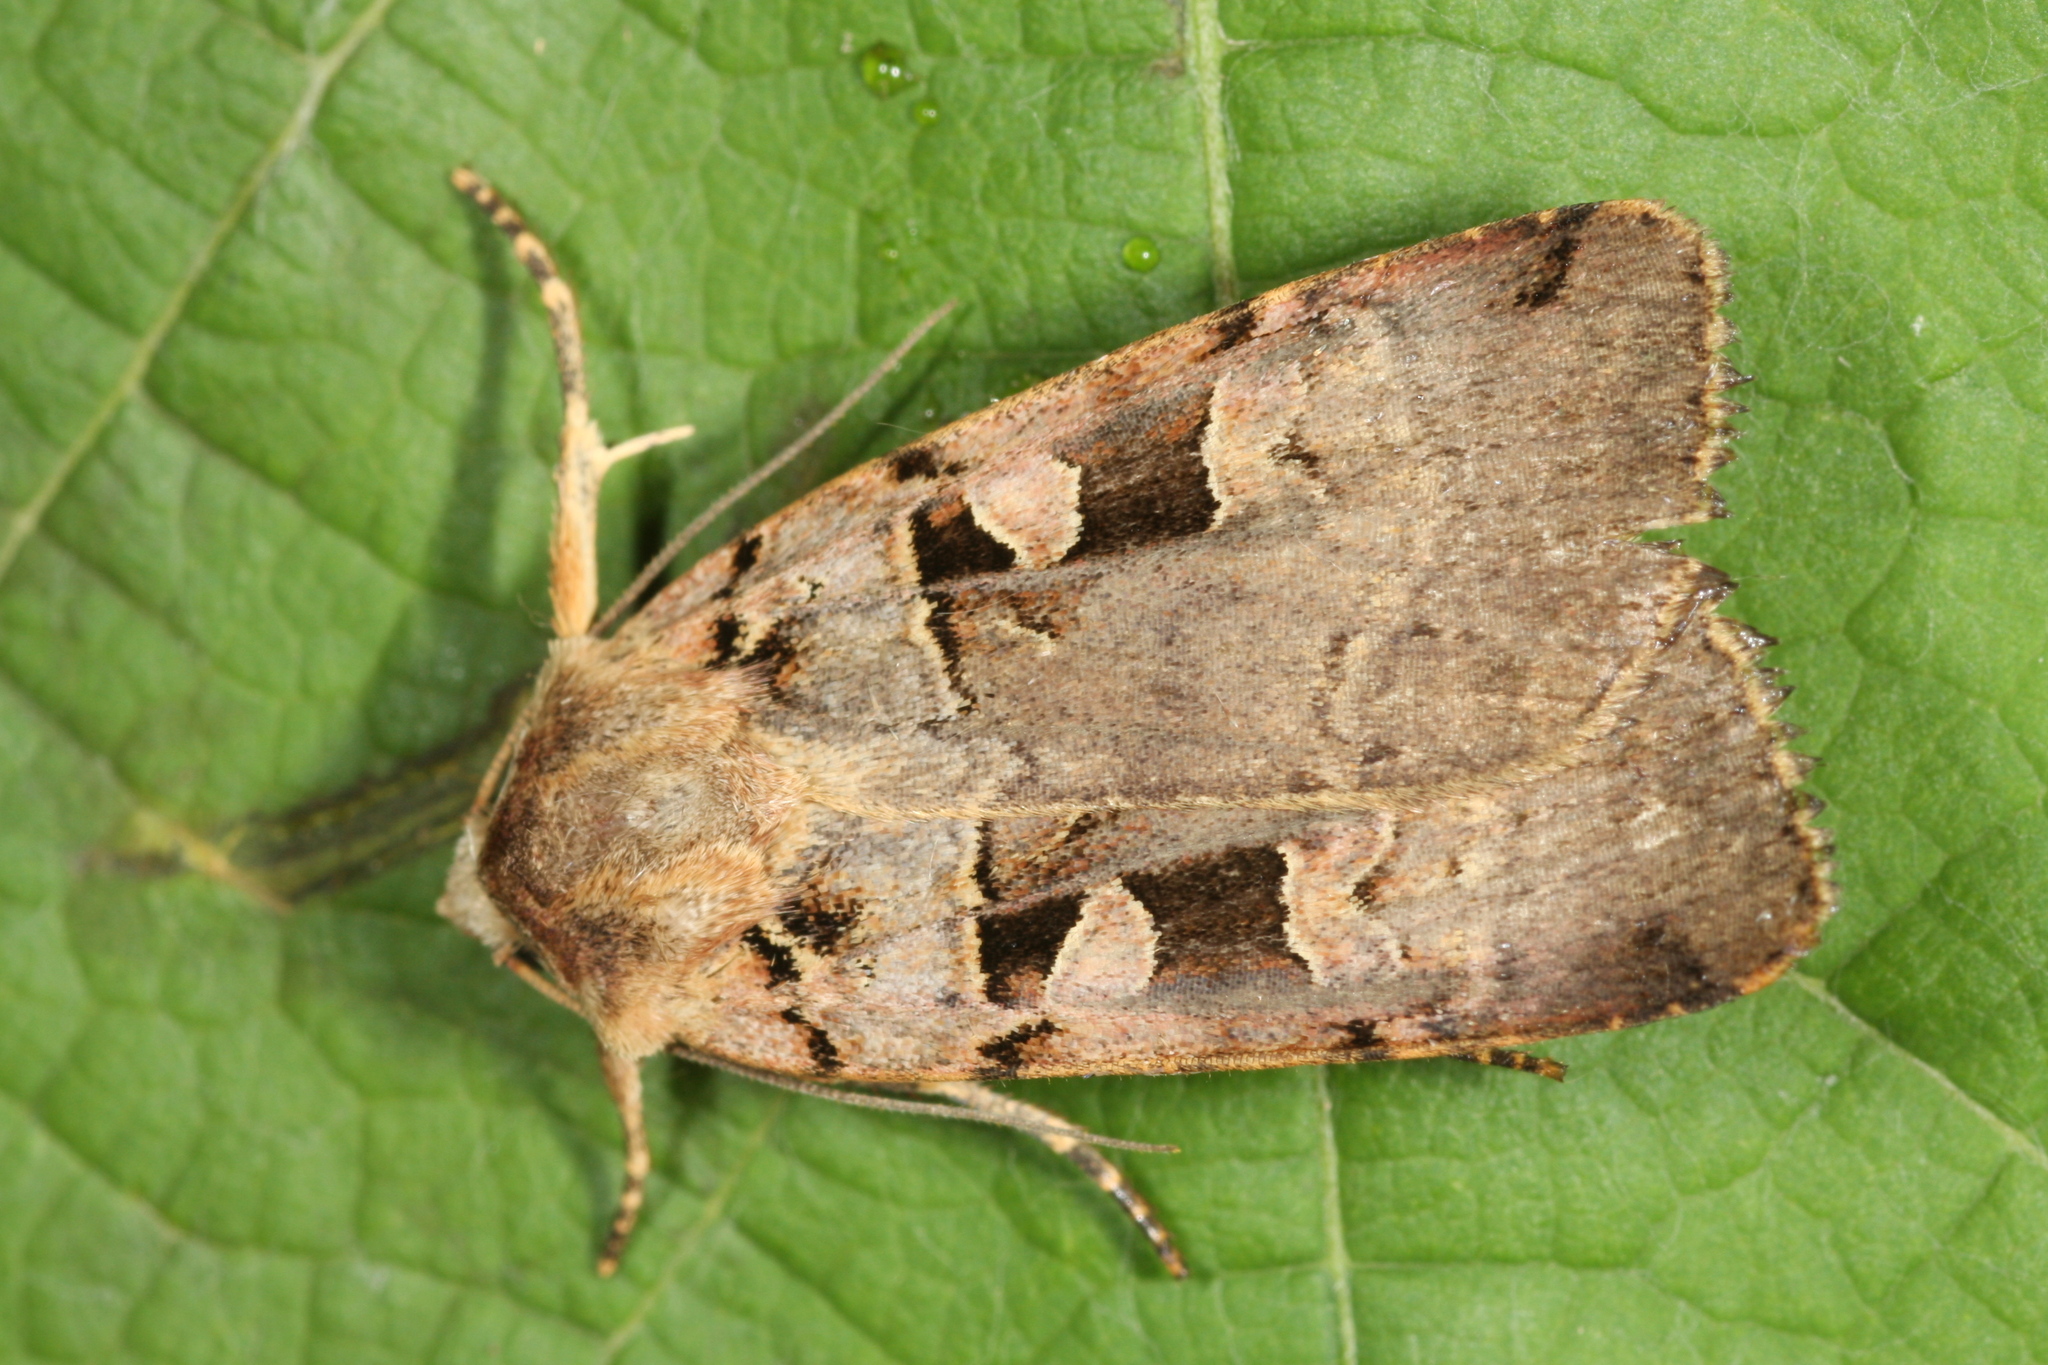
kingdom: Animalia
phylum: Arthropoda
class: Insecta
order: Lepidoptera
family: Noctuidae
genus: Xestia
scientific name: Xestia triangulum
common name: Double square-spot
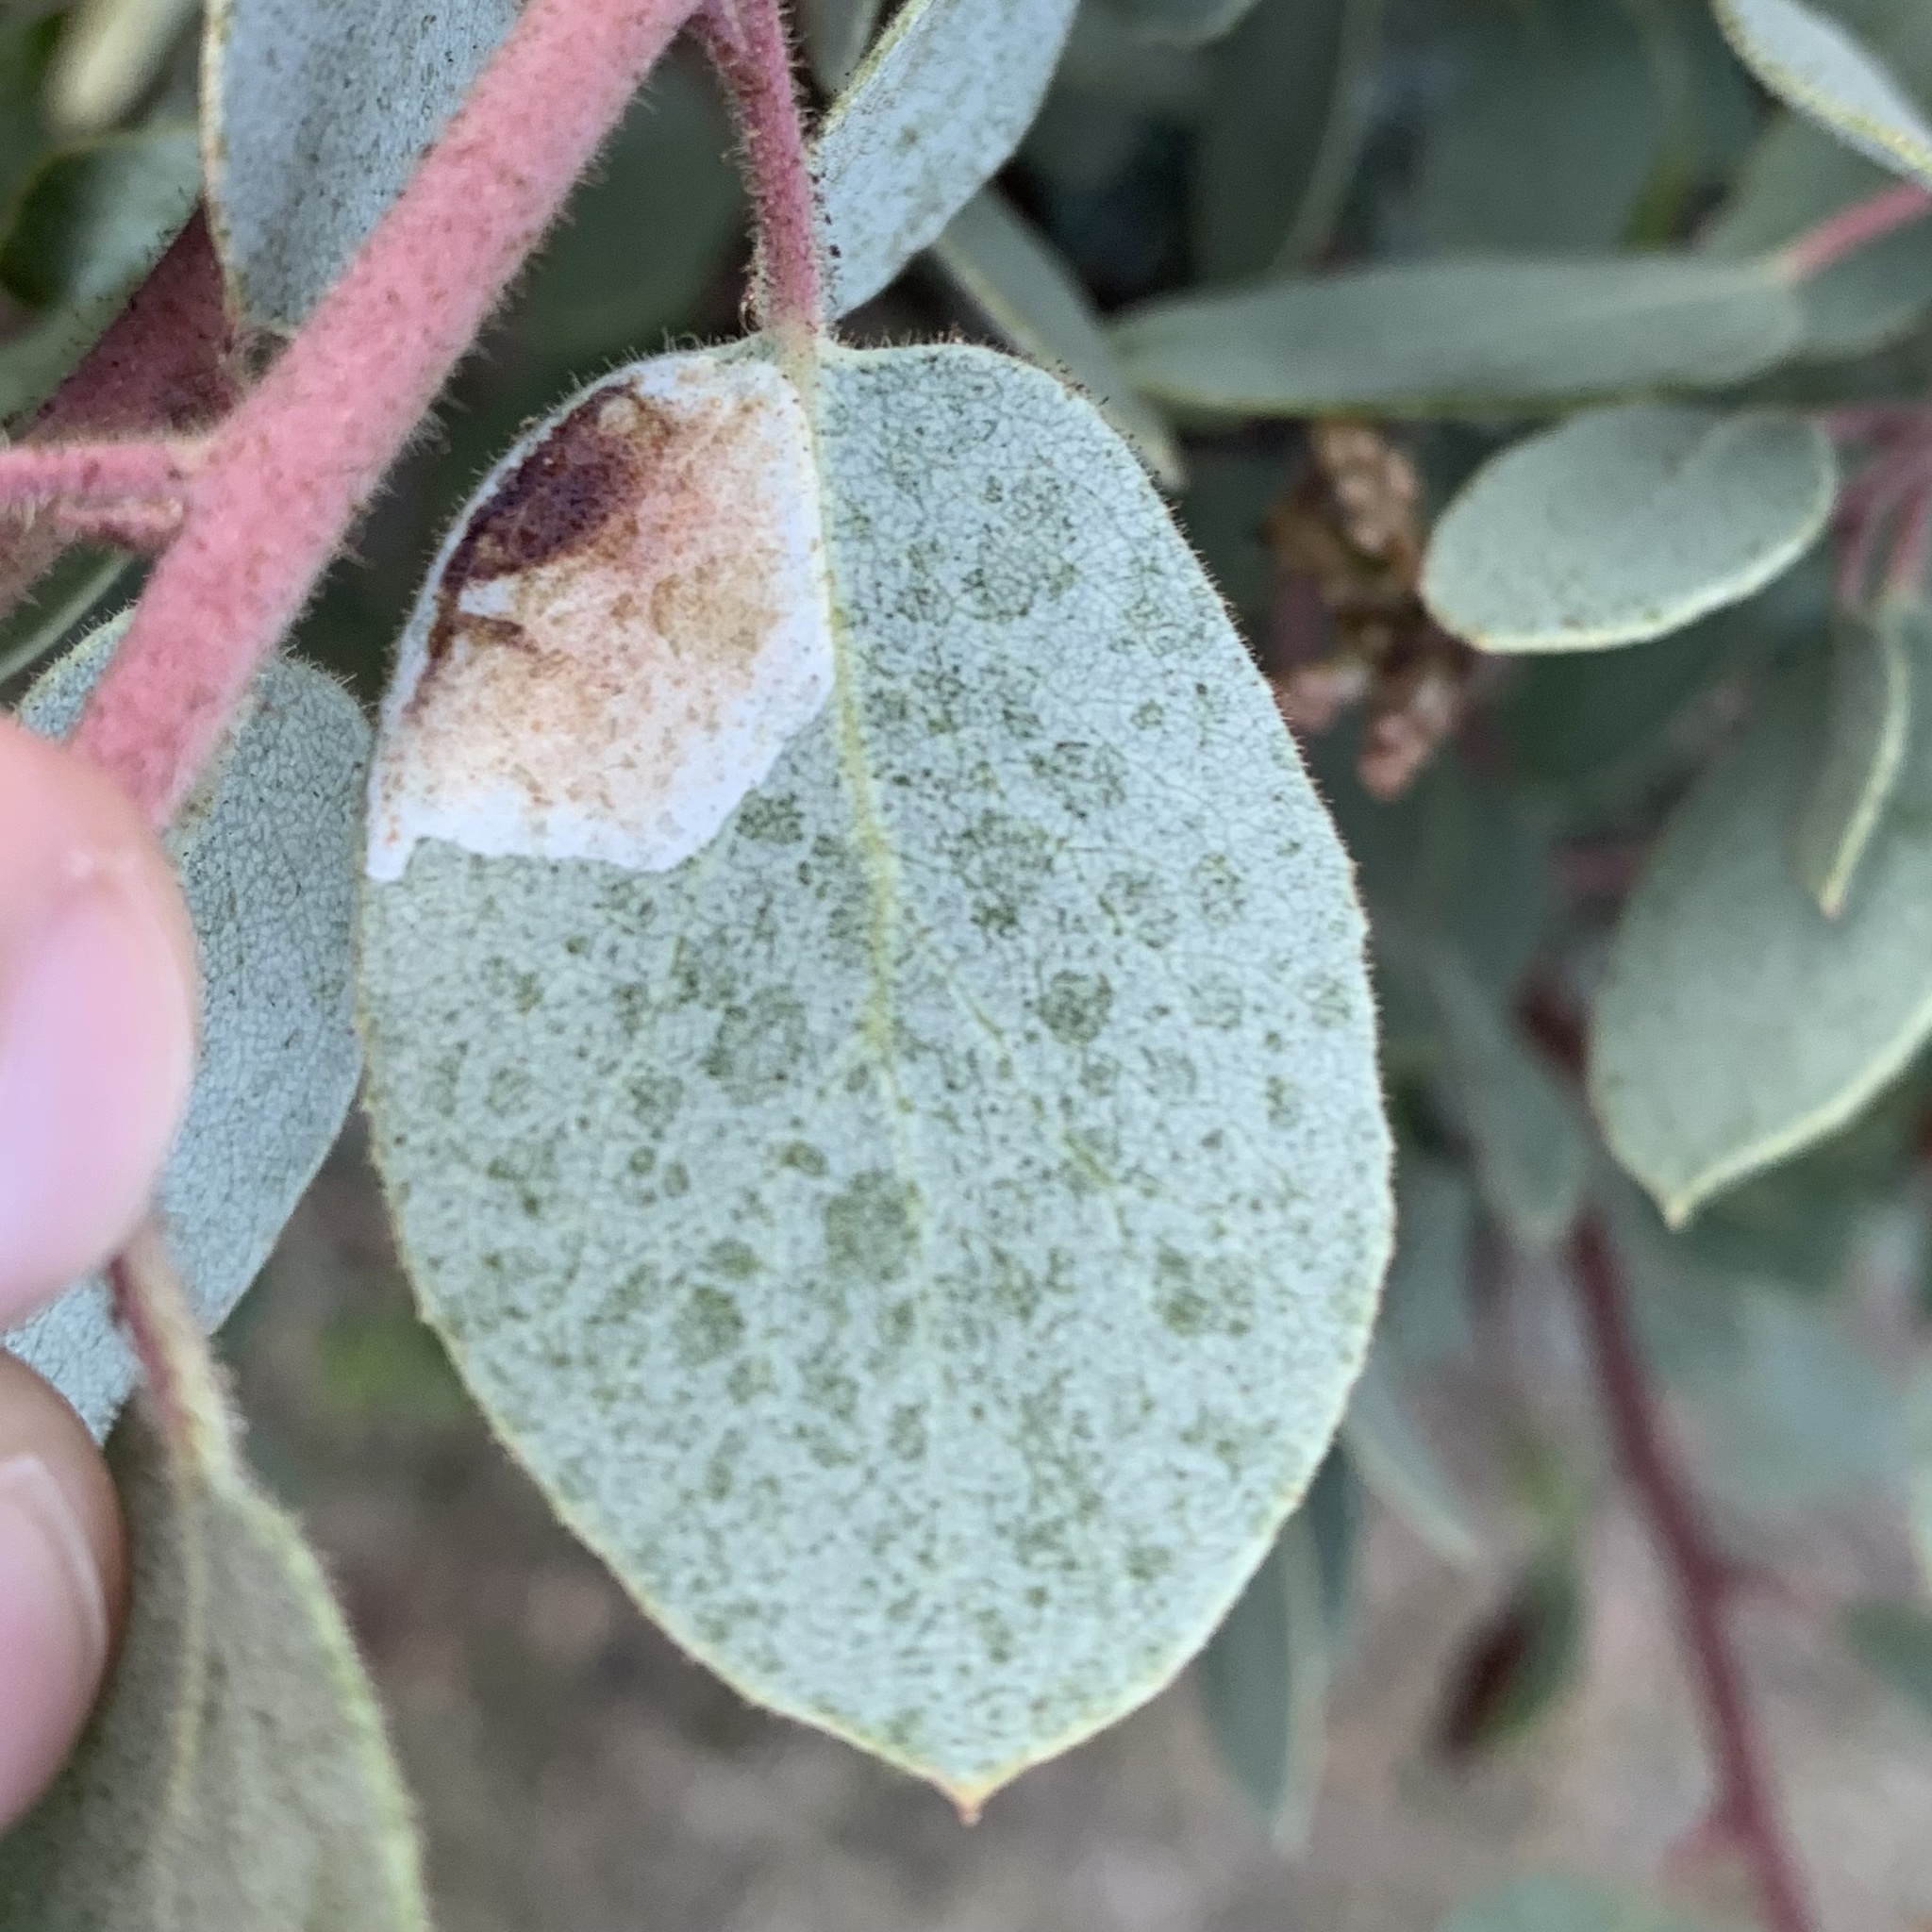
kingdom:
**********
▶ What the task requires: Beginning with the line containing "order: Lepidoptera" and continuing through the end of the entries, reproduce those lines with "common name" swapped for "vernacular name" and everything else unchanged. Omit the pictures.

▶ Written reply:
order: Lepidoptera
family: Noctuidae
genus: Xestia
scientific name: Xestia triangulum
vernacular name: Double square-spot
kingdom:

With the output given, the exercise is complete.